In this part of the coursework, you are required to implement deep convolutional networks.  This includes code for forward prop, back prop, and weight updates for convolutional and max-pooling layers, and should support the stacking of convolutional + pooling layers.  You should implement all the parts relating to the convolutional layer in the mlp/conv.py module; if you decide to implement some routines in cython, keep them in mlp/conv.pyx). Attach both files in this notebook.

Implementation tips: Look at [lecture 7](http://www.inf.ed.ac.uk/teaching/courses/mlp/2015/mlp07-cnn.pdf) and [lecture 8](http://www.inf.ed.ac.uk/teaching/courses/mlp/2015/mlp08-cnn2.pdf), and the introductory tutorial, [06_MLP_Coursework2_Introduction.ipynb](https://github.com/CSTR-Edinburgh/mlpractical/blob/master/06_MLP_Coursework2_Introduction.ipynb)

### Task 6 -  Implement convolutional layer (20 marks)

Implement linear convolutional layer, and then extend to sigmoid and ReLU transfer functions (do it in a similar way to fully-connected layers).

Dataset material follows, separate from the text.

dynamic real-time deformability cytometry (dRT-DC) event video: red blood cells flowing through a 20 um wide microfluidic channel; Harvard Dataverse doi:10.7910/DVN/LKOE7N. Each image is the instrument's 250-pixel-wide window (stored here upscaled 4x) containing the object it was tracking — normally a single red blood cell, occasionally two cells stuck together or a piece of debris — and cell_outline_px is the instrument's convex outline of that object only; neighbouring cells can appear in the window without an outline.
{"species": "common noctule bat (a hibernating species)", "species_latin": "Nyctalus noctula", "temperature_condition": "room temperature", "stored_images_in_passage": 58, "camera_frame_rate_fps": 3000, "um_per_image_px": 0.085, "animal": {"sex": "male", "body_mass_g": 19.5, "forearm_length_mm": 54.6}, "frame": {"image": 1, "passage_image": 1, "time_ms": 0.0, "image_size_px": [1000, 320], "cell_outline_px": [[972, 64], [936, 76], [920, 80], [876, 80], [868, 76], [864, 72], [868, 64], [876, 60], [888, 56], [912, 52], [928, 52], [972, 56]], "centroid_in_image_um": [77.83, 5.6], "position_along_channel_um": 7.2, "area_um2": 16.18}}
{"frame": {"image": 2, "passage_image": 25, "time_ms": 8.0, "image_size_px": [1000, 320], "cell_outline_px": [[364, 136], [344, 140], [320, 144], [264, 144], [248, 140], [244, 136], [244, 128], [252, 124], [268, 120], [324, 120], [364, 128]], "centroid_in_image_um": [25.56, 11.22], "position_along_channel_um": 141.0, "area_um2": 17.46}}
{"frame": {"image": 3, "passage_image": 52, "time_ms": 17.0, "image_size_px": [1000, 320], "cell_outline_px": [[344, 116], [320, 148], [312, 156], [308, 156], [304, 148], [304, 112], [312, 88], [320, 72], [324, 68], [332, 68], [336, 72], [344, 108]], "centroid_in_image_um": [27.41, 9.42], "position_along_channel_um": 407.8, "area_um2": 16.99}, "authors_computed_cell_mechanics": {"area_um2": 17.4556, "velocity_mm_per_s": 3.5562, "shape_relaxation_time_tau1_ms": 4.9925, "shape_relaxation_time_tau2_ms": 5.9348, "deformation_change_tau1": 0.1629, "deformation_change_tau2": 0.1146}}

Include all relevant code.  It is recommended that you first implement in the naive way with nested loops (python and/or cython);  optionally you may then implement in a vectorised way in numpy.  Include logs for each way you implement the convolutional layer, as timings for different implementations are of interest.  Include all relevant code.

### Task 7 - Implement max-pooling layer (10 marks)

Implement a max-pooling layer. Non-overlapping pooling (which was assumed in the lecture presentation) is required. You may also implement a more generic solution with striding as well. Include all relevant code.

### Task 8 - Experiments with convolutional networks (25 marks)

Construct convolutional networks with a softmax output layer and a single fully connected hidden layer. Your first experiments should use one convolutional+pooling layer.  As a default use convolutional kernels of dimension 5x5 (stride 1) and pooling regions of 2x2 (stride 2, hence non-overlapping).

*  Implement and test a convolutional network with 1 feature map
*  Implement and test a convolutional network with 5 feature maps

Explore convolutional networks with two convolutional layers, by implementing, training, and evaluating a network with two convolutional+maxpooling layers with 5 feature maps in the first convolutional layer,  and 10 feature maps in the second convolutional layer.

Carry out further experiments to optimise the convolutional network architecture (you could explore kernel sizes and strides, number of feature maps, sizes and strides of pooling operator, etc. - it is up to you).

**This is the end of coursework 2.**

Please remember to save your notebook, and submit your notebook following the instructions at the top.  Please make sure that you have executed all the code cells when you submit the notebook.